[Dataset entries]

————

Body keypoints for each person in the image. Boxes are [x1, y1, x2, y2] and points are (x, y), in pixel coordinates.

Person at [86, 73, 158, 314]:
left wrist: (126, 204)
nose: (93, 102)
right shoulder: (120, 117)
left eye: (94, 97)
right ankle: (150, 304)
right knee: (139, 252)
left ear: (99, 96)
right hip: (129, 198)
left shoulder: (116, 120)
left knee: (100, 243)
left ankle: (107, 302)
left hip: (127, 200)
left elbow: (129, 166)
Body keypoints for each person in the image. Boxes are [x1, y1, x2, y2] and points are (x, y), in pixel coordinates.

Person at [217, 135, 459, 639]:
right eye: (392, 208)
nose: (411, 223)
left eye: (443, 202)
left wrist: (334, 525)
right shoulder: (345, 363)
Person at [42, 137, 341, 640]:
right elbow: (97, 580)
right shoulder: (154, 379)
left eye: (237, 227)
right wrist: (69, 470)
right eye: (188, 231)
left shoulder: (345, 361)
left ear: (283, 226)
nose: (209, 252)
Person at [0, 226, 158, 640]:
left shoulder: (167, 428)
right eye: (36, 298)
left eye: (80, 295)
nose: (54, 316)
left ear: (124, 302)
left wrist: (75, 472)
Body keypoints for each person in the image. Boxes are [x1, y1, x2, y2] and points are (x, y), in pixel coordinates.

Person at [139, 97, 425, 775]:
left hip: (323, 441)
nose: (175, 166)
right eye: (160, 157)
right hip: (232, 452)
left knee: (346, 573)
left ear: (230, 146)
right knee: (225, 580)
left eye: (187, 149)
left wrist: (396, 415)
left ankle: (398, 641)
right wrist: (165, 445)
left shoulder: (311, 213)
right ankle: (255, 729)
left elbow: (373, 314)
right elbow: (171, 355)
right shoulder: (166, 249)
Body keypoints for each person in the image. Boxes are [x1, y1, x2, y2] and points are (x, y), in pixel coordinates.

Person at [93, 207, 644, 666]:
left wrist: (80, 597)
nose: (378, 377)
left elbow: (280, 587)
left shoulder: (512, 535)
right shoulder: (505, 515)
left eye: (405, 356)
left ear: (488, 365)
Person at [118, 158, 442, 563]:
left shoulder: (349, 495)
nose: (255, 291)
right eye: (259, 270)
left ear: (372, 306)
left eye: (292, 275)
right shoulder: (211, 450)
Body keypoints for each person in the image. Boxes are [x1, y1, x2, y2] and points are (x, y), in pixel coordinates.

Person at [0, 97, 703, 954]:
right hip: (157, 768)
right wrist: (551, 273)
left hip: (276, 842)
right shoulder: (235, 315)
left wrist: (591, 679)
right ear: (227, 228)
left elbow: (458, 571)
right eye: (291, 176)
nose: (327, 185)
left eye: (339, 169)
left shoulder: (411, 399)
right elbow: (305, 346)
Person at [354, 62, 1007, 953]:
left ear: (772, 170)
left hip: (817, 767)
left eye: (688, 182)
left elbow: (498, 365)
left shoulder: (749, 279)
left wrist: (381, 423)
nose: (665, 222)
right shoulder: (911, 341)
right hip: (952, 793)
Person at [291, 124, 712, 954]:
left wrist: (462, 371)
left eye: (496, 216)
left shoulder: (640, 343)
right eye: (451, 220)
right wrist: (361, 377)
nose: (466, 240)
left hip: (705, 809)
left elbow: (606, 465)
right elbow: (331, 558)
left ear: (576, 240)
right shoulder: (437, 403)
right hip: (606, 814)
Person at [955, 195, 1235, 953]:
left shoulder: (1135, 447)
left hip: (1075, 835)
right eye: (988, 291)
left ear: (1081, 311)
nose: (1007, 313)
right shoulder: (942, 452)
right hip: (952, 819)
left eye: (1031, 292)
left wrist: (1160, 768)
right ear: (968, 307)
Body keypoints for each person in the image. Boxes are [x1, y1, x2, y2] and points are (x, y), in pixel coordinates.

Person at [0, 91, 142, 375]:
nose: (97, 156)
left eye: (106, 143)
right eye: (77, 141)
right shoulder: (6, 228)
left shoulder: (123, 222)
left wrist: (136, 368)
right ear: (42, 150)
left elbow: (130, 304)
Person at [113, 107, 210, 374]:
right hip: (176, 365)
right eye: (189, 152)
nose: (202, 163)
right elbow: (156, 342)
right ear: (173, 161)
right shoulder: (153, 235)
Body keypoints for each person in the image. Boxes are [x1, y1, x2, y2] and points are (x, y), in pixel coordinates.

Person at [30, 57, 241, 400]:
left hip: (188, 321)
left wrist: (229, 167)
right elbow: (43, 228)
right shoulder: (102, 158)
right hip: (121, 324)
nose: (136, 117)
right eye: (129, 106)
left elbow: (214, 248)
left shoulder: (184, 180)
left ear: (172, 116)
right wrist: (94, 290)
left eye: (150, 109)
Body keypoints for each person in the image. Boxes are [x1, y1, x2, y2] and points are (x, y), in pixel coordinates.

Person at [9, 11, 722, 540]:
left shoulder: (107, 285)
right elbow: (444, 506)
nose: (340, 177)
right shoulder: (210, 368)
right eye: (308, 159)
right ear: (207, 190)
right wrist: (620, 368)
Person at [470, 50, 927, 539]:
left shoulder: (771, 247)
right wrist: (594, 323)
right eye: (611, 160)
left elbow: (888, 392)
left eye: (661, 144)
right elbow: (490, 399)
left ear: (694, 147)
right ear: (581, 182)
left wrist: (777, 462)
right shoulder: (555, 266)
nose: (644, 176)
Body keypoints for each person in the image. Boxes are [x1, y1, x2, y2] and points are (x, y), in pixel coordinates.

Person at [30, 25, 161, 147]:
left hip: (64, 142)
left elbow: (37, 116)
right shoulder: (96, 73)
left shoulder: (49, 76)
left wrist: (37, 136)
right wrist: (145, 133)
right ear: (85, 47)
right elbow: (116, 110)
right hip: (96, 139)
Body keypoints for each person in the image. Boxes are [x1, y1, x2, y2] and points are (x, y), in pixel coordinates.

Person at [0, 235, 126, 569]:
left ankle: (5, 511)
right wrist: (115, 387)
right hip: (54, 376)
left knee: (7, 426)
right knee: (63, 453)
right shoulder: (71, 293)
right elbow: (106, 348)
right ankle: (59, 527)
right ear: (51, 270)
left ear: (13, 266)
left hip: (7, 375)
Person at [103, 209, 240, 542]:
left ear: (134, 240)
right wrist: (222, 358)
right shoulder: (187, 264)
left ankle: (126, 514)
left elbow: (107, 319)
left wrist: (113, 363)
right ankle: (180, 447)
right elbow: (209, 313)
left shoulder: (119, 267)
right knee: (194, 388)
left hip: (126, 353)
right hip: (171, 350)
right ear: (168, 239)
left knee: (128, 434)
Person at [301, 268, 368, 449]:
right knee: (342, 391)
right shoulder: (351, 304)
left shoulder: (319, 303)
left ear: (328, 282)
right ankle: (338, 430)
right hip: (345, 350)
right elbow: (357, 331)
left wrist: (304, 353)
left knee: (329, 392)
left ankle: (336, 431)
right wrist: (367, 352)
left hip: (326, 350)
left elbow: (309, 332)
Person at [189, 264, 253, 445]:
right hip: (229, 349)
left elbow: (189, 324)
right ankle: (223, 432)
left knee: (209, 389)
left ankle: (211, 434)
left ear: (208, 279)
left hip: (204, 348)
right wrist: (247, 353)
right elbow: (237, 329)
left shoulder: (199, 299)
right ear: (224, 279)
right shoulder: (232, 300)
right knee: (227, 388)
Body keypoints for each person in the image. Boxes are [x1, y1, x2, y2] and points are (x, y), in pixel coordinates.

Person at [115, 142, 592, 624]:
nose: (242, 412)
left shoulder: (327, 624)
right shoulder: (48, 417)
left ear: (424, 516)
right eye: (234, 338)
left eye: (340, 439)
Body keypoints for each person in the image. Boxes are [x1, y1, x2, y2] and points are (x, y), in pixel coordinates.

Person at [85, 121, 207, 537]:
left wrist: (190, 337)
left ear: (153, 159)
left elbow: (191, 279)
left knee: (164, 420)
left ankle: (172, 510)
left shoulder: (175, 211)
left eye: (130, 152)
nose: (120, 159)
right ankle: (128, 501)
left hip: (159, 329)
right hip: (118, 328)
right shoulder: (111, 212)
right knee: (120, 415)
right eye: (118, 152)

————

■ Brief
The lines to extract from the data above begin with the line containing "left ear: (99, 96)" and end with the line containing "left knee: (346, 573)". Extract them exactly, including both.

■ Result of this exercise
left ear: (99, 96)
right hip: (129, 198)
left shoulder: (116, 120)
left knee: (100, 243)
left ankle: (107, 302)
left hip: (127, 200)
left elbow: (129, 166)
Body keypoints for each person in the image. Boxes are [x1, y1, x2, y2] and points are (x, y), in pixel coordinates.

Person at [217, 135, 459, 639]:
right eye: (392, 208)
nose: (411, 223)
left eye: (443, 202)
left wrist: (334, 525)
right shoulder: (345, 363)
Person at [42, 137, 341, 640]:
right elbow: (97, 580)
right shoulder: (154, 379)
left eye: (237, 227)
right wrist: (69, 470)
right eye: (188, 231)
left shoulder: (345, 361)
left ear: (283, 226)
nose: (209, 252)
Person at [0, 226, 158, 640]:
left shoulder: (167, 428)
right eye: (36, 298)
left eye: (80, 295)
nose: (54, 316)
left ear: (124, 302)
left wrist: (75, 472)
Body keypoints for each person in the image. Boxes are [x1, y1, x2, y2] and points are (x, y), in pixel coordinates.

Person at [139, 97, 425, 775]:
left hip: (323, 441)
nose: (175, 166)
right eye: (160, 157)
right hip: (232, 452)
left knee: (346, 573)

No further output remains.